Non profit

MEETING. Lo sviluppo che nasce dall’io

La testimonianza dei brasiliani Cleuza Ramos e Marcos Zerbini e l'intervento di Giuseppe Folloni portano al centro dello sviluppo la persona e gli incontri che questa fa

di Antonietta Nembri

da Rimini

I coniugi brasiliani Cleuza Ramos, responsabile dell’Associazione Trabalhadores Sem Terra di San Paolo, e Marcos Zerbini, deputato al Parlamento dello Stato di San Paolo, Brasile, hanno partecipato questa mattina al Meeting di Rimini, con Giuseppe Folloni, docente di Economia all’Università degli Studi di Trento e direttore scientifico del Dipartimento sviluppo e cooperazione internazionale della Fondazione per la sussidiarietà, all’incontro dal titolo Lo sviluppo nasce dall’io.

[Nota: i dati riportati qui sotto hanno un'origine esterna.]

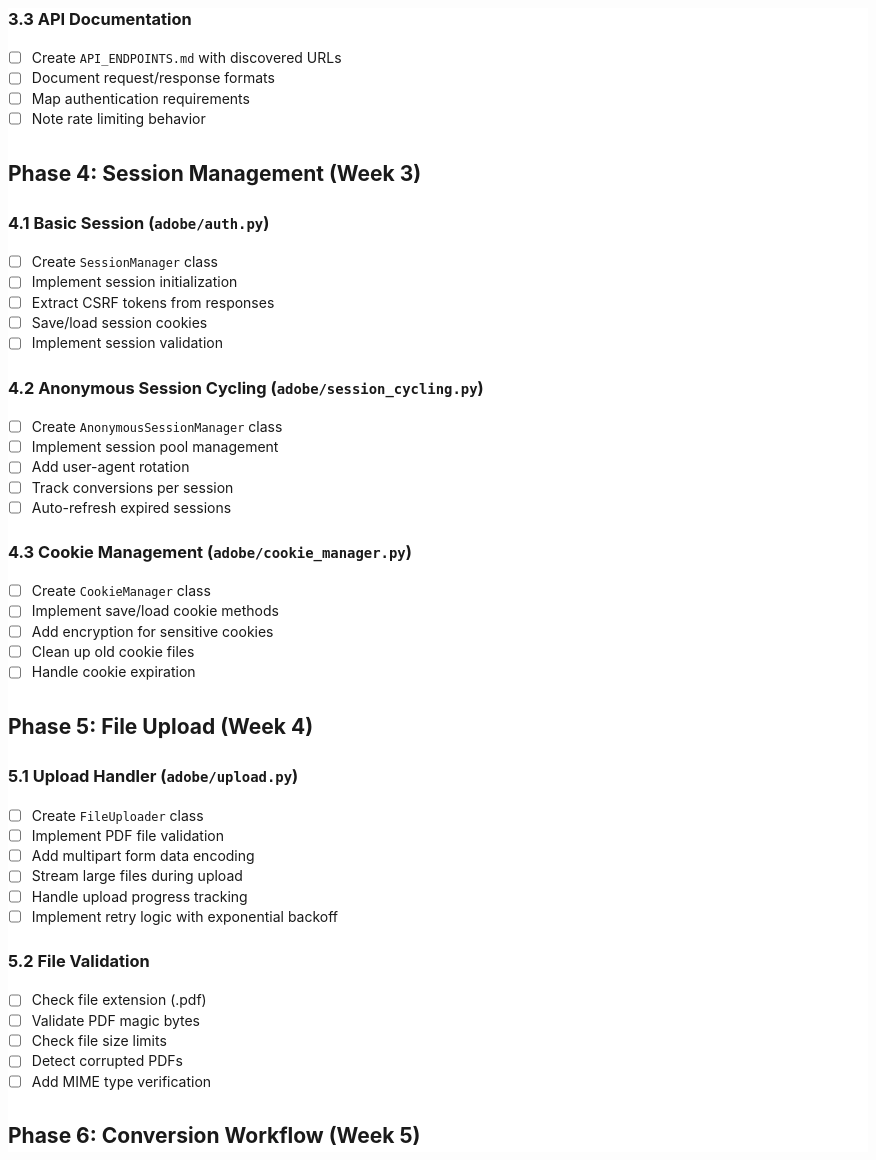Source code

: ### 3.3 API Documentation
- [ ] Create `API_ENDPOINTS.md` with discovered URLs
- [ ] Document request/response formats
- [ ] Map authentication requirements
- [ ] Note rate limiting behavior

## Phase 4: Session Management (Week 3)

### 4.1 Basic Session (`adobe/auth.py`)
- [ ] Create `SessionManager` class
- [ ] Implement session initialization
- [ ] Extract CSRF tokens from responses
- [ ] Save/load session cookies
- [ ] Implement session validation

### 4.2 Anonymous Session Cycling (`adobe/session_cycling.py`)
- [ ] Create `AnonymousSessionManager` class
- [ ] Implement session pool management
- [ ] Add user-agent rotation
- [ ] Track conversions per session
- [ ] Auto-refresh expired sessions

### 4.3 Cookie Management (`adobe/cookie_manager.py`)
- [ ] Create `CookieManager` class
- [ ] Implement save/load cookie methods
- [ ] Add encryption for sensitive cookies
- [ ] Clean up old cookie files
- [ ] Handle cookie expiration

## Phase 5: File Upload (Week 4)

### 5.1 Upload Handler (`adobe/upload.py`)
- [ ] Create `FileUploader` class
- [ ] Implement PDF file validation
- [ ] Add multipart form data encoding
- [ ] Stream large files during upload
- [ ] Handle upload progress tracking
- [ ] Implement retry logic with exponential backoff

### 5.2 File Validation
- [ ] Check file extension (.pdf)
- [ ] Validate PDF magic bytes
- [ ] Check file size limits
- [ ] Detect corrupted PDFs
- [ ] Add MIME type verification

## Phase 6: Conversion Workflow (Week 5)
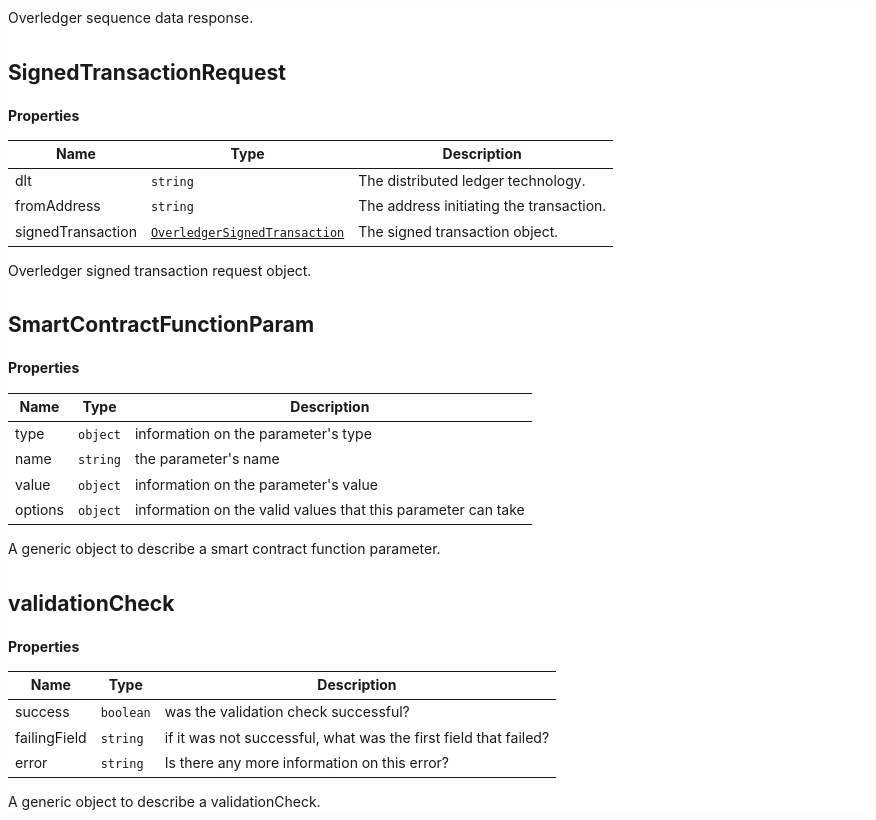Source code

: Overledger sequence data response.

<a name="SignedTransactionRequest"></a>

## SignedTransactionRequest
**Properties**

| Name | Type | Description |
| --- | --- | --- |
| dlt | <code>string</code> | The distributed ledger technology. |
| fromAddress | <code>string</code> | The address initiating the transaction. |
| signedTransaction | [<code>OverledgerSignedTransaction</code>](#OverledgerSignedTransaction) | The signed transaction object. |

Overledger signed transaction request object.

<a name="SmartContractFunctionParam"></a>

## SmartContractFunctionParam
**Properties**

| Name | Type | Description |
| --- | --- | --- |
| type | <code>object</code> | information on the parameter's type |
| name | <code>string</code> | the parameter's name |
| value | <code>object</code> | information on the parameter's value |
| options | <code>object</code> | information on the valid values that this parameter can take |

A generic object to describe a smart contract function parameter.

<a name="validationCheck"></a>

## validationCheck
**Properties**

| Name | Type | Description |
| --- | --- | --- |
| success | <code>boolean</code> | was the validation check successful? |
| failingField | <code>string</code> | if it was not successful, what was the first field that failed? |
| error | <code>string</code> | Is there any more information on this error? |

A generic object to describe a validationCheck.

Alberto Piatti, segretario generale della Fondazione Avsi, nell’introdurre l’incontro ha detto che «lo sviluppo ha un volto», ricordando anche come il ministro degli Esteri Franco Frattini (ospite del Meeting ieri) abbia affermato che negli aiuti allo sviluppo si deve considerare la centralità della persona. Ad aprire l’incontro il saluto di Elisabetta Belloni, direttore generale di Cooperazione e Sviluppo del ministero degli Affari esteri, che riprende lo stesso concetto, che la persona e non la burocrazia è al centro dello sviluppo. Lo Stato farà la sua parte nella cooperazione internazionale, assicura Belloni, ma non da solo, perché sono molteplici i soggetti, società civile, ma anche singoli individui, che si incontrano per conseguire i risultati sperati.

 

Sono seguite le testimonianze di Cleuza Ramos e di Marcos Zerbini. È passato soltanto un anno da quel 24 febbraio 2008 quando hanno consegnato il loro movimento nelle mani di don Julian Carron. Ripercorrono la storia della loro lotta per dare case e strutture agli abitanti delle favelas, ma non c’era cambiamento, non c’era sviluppo perché, come dice Cleuza, «avevano ancora la favela nel cuore». Solo l’incontro con persone che li guardavano con uno sguardo nuovo ha cambiato loro stessi, ha cambiato le donne delle favelas e tutto diventava più bello: «Perfino come raccoglievano la spazzatura». Marcos ringrazia perché, pur abitando al di là dell’oceano, appartiene allo stesso popolo generato dallo stesso padre, don Luigi Giussani.

L’intervento di Folloni cambia il registro, ma non l’intensità e il cuore. «Se non sradichi la favela dal cuore non può esserci lo sviluppo». Quindi si chiede: «Le testimonianze che abbiamo sentito sono eccezionali, ma sono riproducili pubblicando un opuscolo con le indicazioni, come vuole la Banca mondiale?». Lo sviluppo avviene con un metodo perché aumentare gli aiuti, pur necessari in un momento di emergenza, non crea sviluppo: ricevere aiuti è un’abitudine difficile da smontare. Peggio se poi sono ridistribuiti dalla burocrazia. Folloni porta il dettagliato esempio di un progetto del Ghana degli anni 50, allora Costa d’Oro (con diga, elettricità, alluminio, ferrovie, pesca, irrigazione), finito in nulla perché era solo un’idea, sia pure molto grandiosa. Occorre cambiare mentalità: il punto di partenza è un incontro (non la lista dei bisogni), che cambia anche chi è lì ad aiutare con un’educazione. Questa necessità di cambiare mentalità nella cooperazione è stata illustrata anche ai presidenti e ai primi ministri dell’ultimo G8 dell’Aquila.